Ben-Gurion's passion for Zionism, which began early in life, led him to become a major Zionist leader and Executive Head of the World Zionist Organization in 1946. As head of the Jewish Agency for Palestine, and later president of the Jewish Agency Executive, he became the de facto leader of the Jewish community in Palestine, and largely led the struggle for an independent Jewish state in Palestine. On 14 May 1948, he formally proclaimed the establishment of the State of Israel, and was the first to sign the Israeli Declaration of Independence. Ben-Gurion led the provisional government of Israel during the 1948 Arab-Israeli War, and united the various Jewish militias into the Israel Defense Forces (IDF).
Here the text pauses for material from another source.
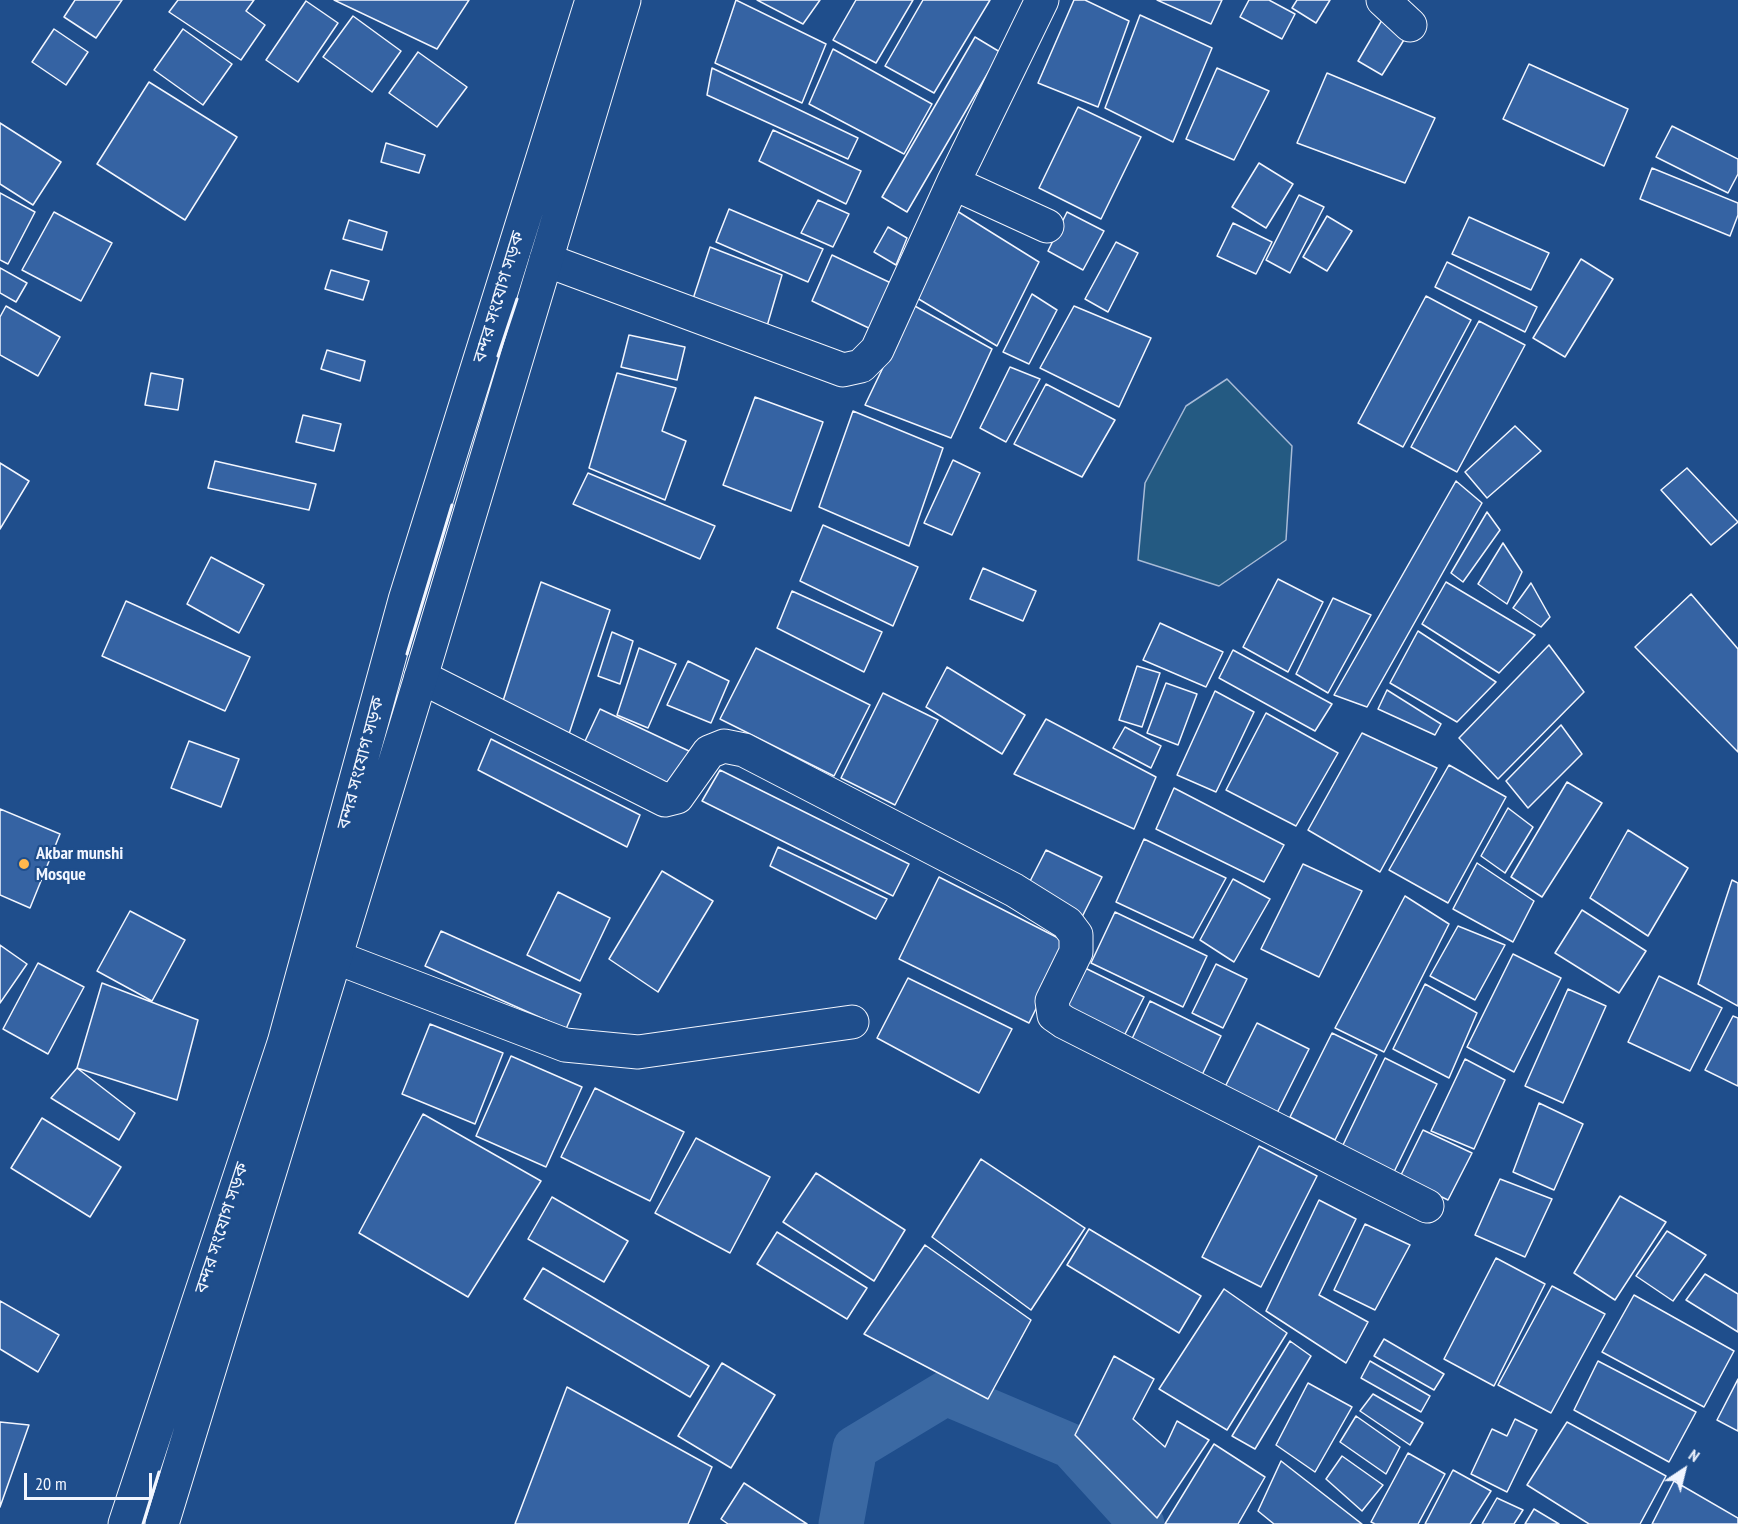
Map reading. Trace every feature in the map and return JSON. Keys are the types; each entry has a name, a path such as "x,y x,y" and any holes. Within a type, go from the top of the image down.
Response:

Following the war, Ben-Gurion served as Israel's first Prime Minister. As Prime Minister, he helped build the state institutions, presiding over various national projects aimed at the development of the country. He also oversaw the absorption of vast numbers of Jews from all over the world. In 1954, he resigned and served as Defense Minister, before returning to office in 1955. Under his leadership, Israel responded aggressively to Arab guerilla attacks, and in 1956, invaded Egypt along with British and French forces after Egypt nationalized the Suez Canal.

He stepped down from office in 1963, and retired from political life in 1970. He then moved to Sde Boker, a kibbutz in the Negev desert, where he lived until his death. Posthumously, Ben-Gurion was named one of Time magazine's 100 Most Important People of the 20th Century.